Passage to read:
******************************

News Room
Welcome to Grove at Home!
Every weekday, from now until we’re all out of the house again, we’ll be sharing a couple of links — some fresh, some from the vault — to say hi, remind you to keep reading, and let you know what’s on our minds.
Friday, February 19
“Surrealists have luxuriant hair”: Happy birthday, André Breton!
Today marks the 125th birthday of the French author André Breton, the leader and chief theorist of Surrealism. Breton reflects on both the social realities and aesthetic theories of his Surrealist circle in Nadja, his classic 1928 novel, which we have long published in Richard Howard’s classic and beloved English translation. In this video produced for Tate’s “Unlock Art” series, Doctor Who star Peter Capaldi unpacks the history of Surrealism — primarily visual Surrealism — giving due shrift to Breton’s role at the forefront of the movement.
Francis Picabia’s unused magazine covers for Breton
In 1922, Breton founded a new journal of the arts, Littérature: New Series, and asked his friend and collaborator, the legendary Dada artists Francis Picabia, to draw some covers. Picabia obliged, sending twenty-six covers to Breton, who was able to make use of only nine of them. The remaining seventeen were sealed in an envelope, and not widely seen until nearly century later, when Breton’s daughter Aube Breton-Elléouët allowed them to be displayed in a 2008 Paris exhibition. In 2017, Stephanie LaCava revisited the covers in a piece at the Paris Review that includes reproductions of a number of them.

******************************

Entries provided:
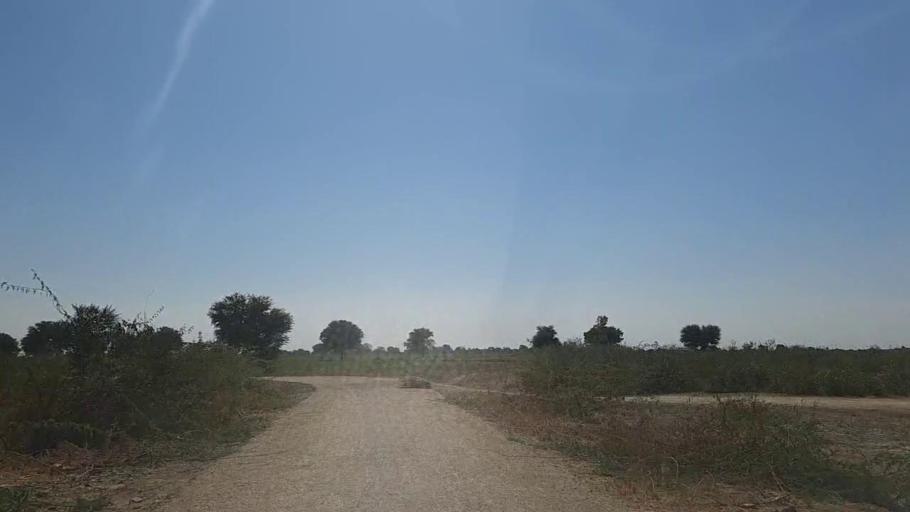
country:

******************************

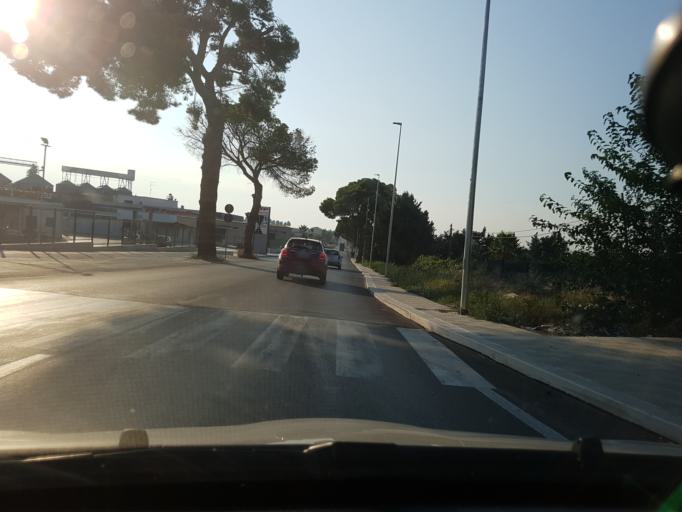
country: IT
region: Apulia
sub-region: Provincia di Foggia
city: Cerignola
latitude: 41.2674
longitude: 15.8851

******************************

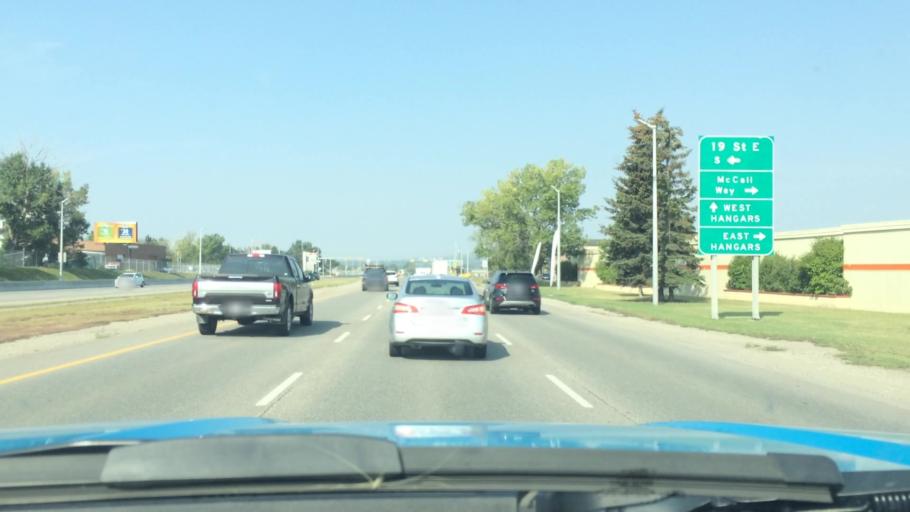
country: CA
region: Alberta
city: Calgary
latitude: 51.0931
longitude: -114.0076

******************************

Exercise aim: Extract the passage in the Grove at Home news post from "Every weekday, from" to "of the movement.", copying it word for word.

Solved exercise:
Every weekday, from now until we’re all out of the house again, we’ll be sharing a couple of links — some fresh, some from the vault — to say hi, remind you to keep reading, and let you know what’s on our minds.
Friday, February 19
“Surrealists have luxuriant hair”: Happy birthday, André Breton!
Today marks the 125th birthday of the French author André Breton, the leader and chief theorist of Surrealism. Breton reflects on both the social realities and aesthetic theories of his Surrealist circle in Nadja, his classic 1928 novel, which we have long published in Richard Howard’s classic and beloved English translation. In this video produced for Tate’s “Unlock Art” series, Doctor Who star Peter Capaldi unpacks the history of Surrealism — primarily visual Surrealism — giving due shrift to Breton’s role at the forefront of the movement.